Jugé insuffisant sur de nombreux points par la Commission européenne, le plan stratégique français, élaboré dans le cadre de la PAC, devrait être revu avant la fin du mois. Un calendrier serré qui laisse peu de marge de manœuvre aux parties prenantes.
Le serment fait à la jeunesse par le président de la République, Emmanuel Macron, de lui « léguer une planète plus vivable » et sa promesse d'une planification écologique contribueront-ils à faire bouger les lignes du plan stratégique national (PSN) élaboré dans le cadre de la nouvelle politique agricole commune (PAC) ? L'occasion pourrait être belle pour le nouveau gouvernement de montrer sa bonne volonté en la matière. D'autant plus que les observations de la Commission européenne sur le projet français, transmises au ministre de l'Agriculture, Julien Denormandie, le 31 mars dernier, se révèlent particulièrement sévères. Réponses partielles ou inexistantes aux conclusions du débat public, ciblage des aides inéquitables, imprécisions en termes d'indicateurs ou d'objectifs, manque d'ambitions et même risque de « déconversion » dans le domaine de l'agriculture bio… Les éléments de réflexion et les pistes d'amélioration ne manquent pas.

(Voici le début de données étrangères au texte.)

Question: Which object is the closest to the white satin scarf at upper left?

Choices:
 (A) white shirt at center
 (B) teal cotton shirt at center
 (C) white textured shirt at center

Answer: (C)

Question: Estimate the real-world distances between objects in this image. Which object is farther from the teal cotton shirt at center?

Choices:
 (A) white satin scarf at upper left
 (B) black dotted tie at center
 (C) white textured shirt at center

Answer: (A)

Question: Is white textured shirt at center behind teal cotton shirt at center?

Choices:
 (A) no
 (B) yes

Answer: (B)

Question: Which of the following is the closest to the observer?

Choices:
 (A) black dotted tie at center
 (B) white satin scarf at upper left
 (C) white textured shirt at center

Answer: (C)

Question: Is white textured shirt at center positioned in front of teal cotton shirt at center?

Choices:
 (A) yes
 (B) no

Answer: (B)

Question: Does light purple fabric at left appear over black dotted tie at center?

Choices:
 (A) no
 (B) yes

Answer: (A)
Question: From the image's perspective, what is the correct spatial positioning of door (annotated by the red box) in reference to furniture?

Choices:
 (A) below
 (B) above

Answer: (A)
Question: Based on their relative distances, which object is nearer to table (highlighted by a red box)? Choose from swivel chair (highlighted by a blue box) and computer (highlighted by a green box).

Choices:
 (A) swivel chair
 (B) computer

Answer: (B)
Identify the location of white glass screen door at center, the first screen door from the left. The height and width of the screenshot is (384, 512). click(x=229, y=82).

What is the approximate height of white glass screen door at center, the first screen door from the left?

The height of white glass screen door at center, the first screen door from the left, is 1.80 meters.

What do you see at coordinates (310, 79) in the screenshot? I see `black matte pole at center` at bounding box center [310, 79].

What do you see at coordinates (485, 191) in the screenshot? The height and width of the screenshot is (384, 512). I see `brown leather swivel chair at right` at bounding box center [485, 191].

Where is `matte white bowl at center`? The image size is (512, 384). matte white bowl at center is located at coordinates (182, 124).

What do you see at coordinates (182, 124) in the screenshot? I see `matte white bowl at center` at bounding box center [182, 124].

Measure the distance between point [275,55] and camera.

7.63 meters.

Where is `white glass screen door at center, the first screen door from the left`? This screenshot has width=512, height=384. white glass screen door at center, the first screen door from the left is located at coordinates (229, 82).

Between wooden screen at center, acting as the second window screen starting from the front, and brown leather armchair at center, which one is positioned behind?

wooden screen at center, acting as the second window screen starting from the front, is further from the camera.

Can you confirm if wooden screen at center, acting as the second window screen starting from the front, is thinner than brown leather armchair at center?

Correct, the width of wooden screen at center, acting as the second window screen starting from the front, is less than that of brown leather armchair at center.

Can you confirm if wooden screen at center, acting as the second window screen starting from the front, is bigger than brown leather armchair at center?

Une presque fin de non-recevoir
Rotation des cultures et couverture des sols
En attendant, une première réunion technique a eu lieu, jeudi 12 mai, entre la direction générale de la Performance économique et environnementale des entreprises (DGPE) du ministère de l'Agriculture et les parties prenantes. Parmi les points litigieux sur le plan réglementaire à examiner figurent notamment deux bonnes conditions agricoles et environnementales (BCAE), jugées mal interprétées dans le PSN : la BCAE 7, sur la rotation des cultures, et la BCAE 6, sur la couverture des sols. En la matière, la Commission exige, en effet, que la totalité des sols soit concernée, et non pas seulement les zones vulnérables aux nitrates, comme le souhaite la France. « C'est déjà le cas pour 75 % des terres », argumente Arnaud Rousseau, vice-président de la FNSEA. Pour le quart restant, le syndicat veut s'assurer « que cette obligation est juridiquement tenable et qu'elle colle bien aux réalités du terrain ». D'où sa demande d'un complément d'expertises. « Si celui-ci montre que la PSN ne respecte pas les règles, alors il faudra se mettre en conformité », indique Arnaud Rousseau. Pour ces deux BCAE, les justifications françaises devront être à la hauteur afin de faire évoluer la position de la Commission européenne.
Autre point épineux, la certification Haute Valeur environnementale (HVE), dont le cahier des charges est en cours de réforme, hissée au même niveau que l'agriculture bio en termes d'indemnisation des agriculteurs. Revaloriser cette dernière revient à « dégrader » les indemnisations liées à la HVE. Un sujet qui mobilise particulièrement la plateforme Pour une autre PAC. « Il va falloir bouger sur ce cahier des charges », assure son président, Mathieu Courgeau, tout en doutant de la capacité du gouvernement à le finaliser dans les temps. Mais où placer le curseur ? Sur ce point, la FNSEA se montre plus que réservée. « La Commission européenne va devoir mieux expliquer ce qu'elle attend », commente Arnaud Rousseau.
Un calendrier très serré
Quel que soit le niveau d'ambition des parties prenantes, chacun devra sans doute faire preuve de pragmatisme car le calendrier s'avère désormais plus que serré. « Les agriculteurs ont besoin de connaître les règles avant le mois de juillet pour choisir leurs assolements, rappelle Arnaud rousseau. La Commission prévoit deux mois pour instruire le dossier. Le PSN devrait donc, théoriquement, lui être transmis au plus tard fin mai. Il y a urgence ! » De nouvelles discussions plus politiques devraient se dérouler dans les quinze prochains jours.
Quant à la HVE, elle pourrait être au centre d'une Commission nationale de la certification environnementale (CNCE), conclusive avant la fin mai. Ces nouveaux échanges seront-ils ouverts ou strictement formels ? Le vice-président de la FNSEA assure ne pas connaître les intentions de l'actuel ministre et s'il « aura à cœur de faire évoluer le PSN. » Mais il est certain, pour Arnaud Rousseau, que le calendrier actuel ne permet pas de rouvrir des négociations. L'État français envisagerait de transmettre ses réponses finales à la Commission la première semaine de juin. Quelles seront ensuite les orientations et les marges de manœuvre du nouveau ministre ? Réponse dans les jours à venir. La Commission, de son côté, a promis de tout faire pour adopter les PSN des États membres avant la fin de l'été.